→ **Instruction**: Among the records below, find the line that has "X0027646Y0043662D03*"; from there, give the lines again exactly, and stop after the line that has "X0054603Y0022223D03*".

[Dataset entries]

☆ ☆ ☆ ☆ ☆ ☆ ☆

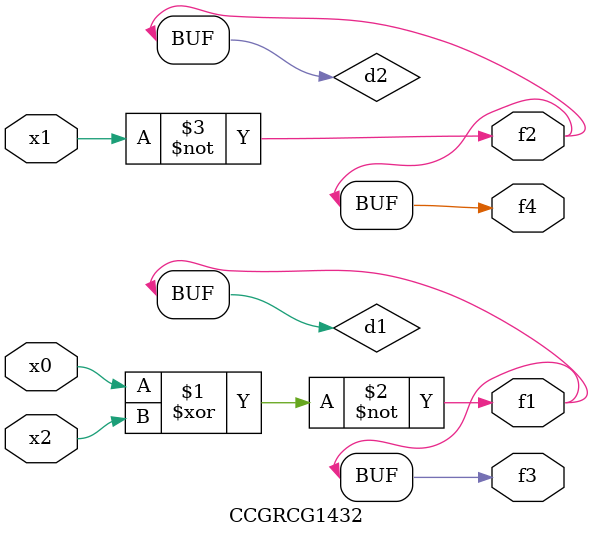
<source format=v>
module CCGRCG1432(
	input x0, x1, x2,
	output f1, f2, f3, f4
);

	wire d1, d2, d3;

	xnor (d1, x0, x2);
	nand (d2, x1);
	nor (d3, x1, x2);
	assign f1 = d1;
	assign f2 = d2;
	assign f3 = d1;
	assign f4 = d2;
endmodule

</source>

☆ ☆ ☆ ☆ ☆ ☆ ☆

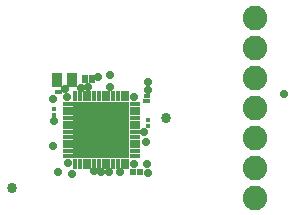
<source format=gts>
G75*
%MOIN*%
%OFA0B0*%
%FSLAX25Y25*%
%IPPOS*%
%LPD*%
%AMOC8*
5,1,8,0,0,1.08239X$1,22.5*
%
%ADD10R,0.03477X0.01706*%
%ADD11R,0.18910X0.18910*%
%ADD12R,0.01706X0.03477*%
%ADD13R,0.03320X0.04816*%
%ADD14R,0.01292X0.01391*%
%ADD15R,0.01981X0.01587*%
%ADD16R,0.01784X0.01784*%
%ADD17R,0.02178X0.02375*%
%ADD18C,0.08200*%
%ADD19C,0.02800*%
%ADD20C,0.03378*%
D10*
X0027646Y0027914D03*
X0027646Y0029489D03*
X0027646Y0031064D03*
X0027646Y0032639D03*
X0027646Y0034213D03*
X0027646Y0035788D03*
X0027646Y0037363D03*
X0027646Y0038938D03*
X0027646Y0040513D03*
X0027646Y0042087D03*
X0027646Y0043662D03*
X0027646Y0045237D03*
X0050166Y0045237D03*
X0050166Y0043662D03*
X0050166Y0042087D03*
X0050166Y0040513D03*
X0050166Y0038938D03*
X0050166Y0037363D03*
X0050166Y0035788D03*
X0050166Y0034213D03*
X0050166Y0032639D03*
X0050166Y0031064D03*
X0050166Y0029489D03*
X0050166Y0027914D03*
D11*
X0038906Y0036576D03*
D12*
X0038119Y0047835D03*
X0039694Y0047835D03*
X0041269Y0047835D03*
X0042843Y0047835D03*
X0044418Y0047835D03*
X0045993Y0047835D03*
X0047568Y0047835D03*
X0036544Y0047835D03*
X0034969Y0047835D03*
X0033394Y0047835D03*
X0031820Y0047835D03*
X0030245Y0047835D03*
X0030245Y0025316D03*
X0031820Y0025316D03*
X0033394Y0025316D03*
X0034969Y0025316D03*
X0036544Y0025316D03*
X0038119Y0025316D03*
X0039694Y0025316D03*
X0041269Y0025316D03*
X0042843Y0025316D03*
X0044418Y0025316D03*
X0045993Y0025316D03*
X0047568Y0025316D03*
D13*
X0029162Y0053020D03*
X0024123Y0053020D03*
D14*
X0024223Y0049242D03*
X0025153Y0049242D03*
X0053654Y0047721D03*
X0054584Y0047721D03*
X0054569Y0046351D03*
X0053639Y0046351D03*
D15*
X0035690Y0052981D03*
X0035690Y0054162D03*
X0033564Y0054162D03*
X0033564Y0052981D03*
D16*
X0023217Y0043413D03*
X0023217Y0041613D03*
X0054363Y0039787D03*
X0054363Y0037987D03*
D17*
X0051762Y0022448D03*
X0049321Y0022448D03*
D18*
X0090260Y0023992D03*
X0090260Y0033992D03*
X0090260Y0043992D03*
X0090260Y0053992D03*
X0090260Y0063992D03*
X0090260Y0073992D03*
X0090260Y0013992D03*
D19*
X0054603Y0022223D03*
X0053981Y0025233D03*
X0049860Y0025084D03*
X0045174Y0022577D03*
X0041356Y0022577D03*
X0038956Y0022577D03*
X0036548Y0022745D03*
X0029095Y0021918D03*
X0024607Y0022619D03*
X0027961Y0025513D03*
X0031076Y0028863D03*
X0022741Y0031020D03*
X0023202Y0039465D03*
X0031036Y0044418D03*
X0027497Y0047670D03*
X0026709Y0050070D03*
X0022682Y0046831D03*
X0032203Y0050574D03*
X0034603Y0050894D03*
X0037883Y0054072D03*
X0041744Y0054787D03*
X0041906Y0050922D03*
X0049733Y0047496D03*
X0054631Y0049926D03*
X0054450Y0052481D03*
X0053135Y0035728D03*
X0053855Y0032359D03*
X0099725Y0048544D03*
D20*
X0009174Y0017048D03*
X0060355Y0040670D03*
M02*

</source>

☆ ☆ ☆ ☆ ☆ ☆ ☆

→ **Task response**:
X0027646Y0043662D03*
X0027646Y0045237D03*
X0050166Y0045237D03*
X0050166Y0043662D03*
X0050166Y0042087D03*
X0050166Y0040513D03*
X0050166Y0038938D03*
X0050166Y0037363D03*
X0050166Y0035788D03*
X0050166Y0034213D03*
X0050166Y0032639D03*
X0050166Y0031064D03*
X0050166Y0029489D03*
X0050166Y0027914D03*
D11*
X0038906Y0036576D03*
D12*
X0038119Y0047835D03*
X0039694Y0047835D03*
X0041269Y0047835D03*
X0042843Y0047835D03*
X0044418Y0047835D03*
X0045993Y0047835D03*
X0047568Y0047835D03*
X0036544Y0047835D03*
X0034969Y0047835D03*
X0033394Y0047835D03*
X0031820Y0047835D03*
X0030245Y0047835D03*
X0030245Y0025316D03*
X0031820Y0025316D03*
X0033394Y0025316D03*
X0034969Y0025316D03*
X0036544Y0025316D03*
X0038119Y0025316D03*
X0039694Y0025316D03*
X0041269Y0025316D03*
X0042843Y0025316D03*
X0044418Y0025316D03*
X0045993Y0025316D03*
X0047568Y0025316D03*
D13*
X0029162Y0053020D03*
X0024123Y0053020D03*
D14*
X0024223Y0049242D03*
X0025153Y0049242D03*
X0053654Y0047721D03*
X0054584Y0047721D03*
X0054569Y0046351D03*
X0053639Y0046351D03*
D15*
X0035690Y0052981D03*
X0035690Y0054162D03*
X0033564Y0054162D03*
X0033564Y0052981D03*
D16*
X0023217Y0043413D03*
X0023217Y0041613D03*
X0054363Y0039787D03*
X0054363Y0037987D03*
D17*
X0051762Y0022448D03*
X0049321Y0022448D03*
D18*
X0090260Y0023992D03*
X0090260Y0033992D03*
X0090260Y0043992D03*
X0090260Y0053992D03*
X0090260Y0063992D03*
X0090260Y0073992D03*
X0090260Y0013992D03*
D19*
X0054603Y0022223D03*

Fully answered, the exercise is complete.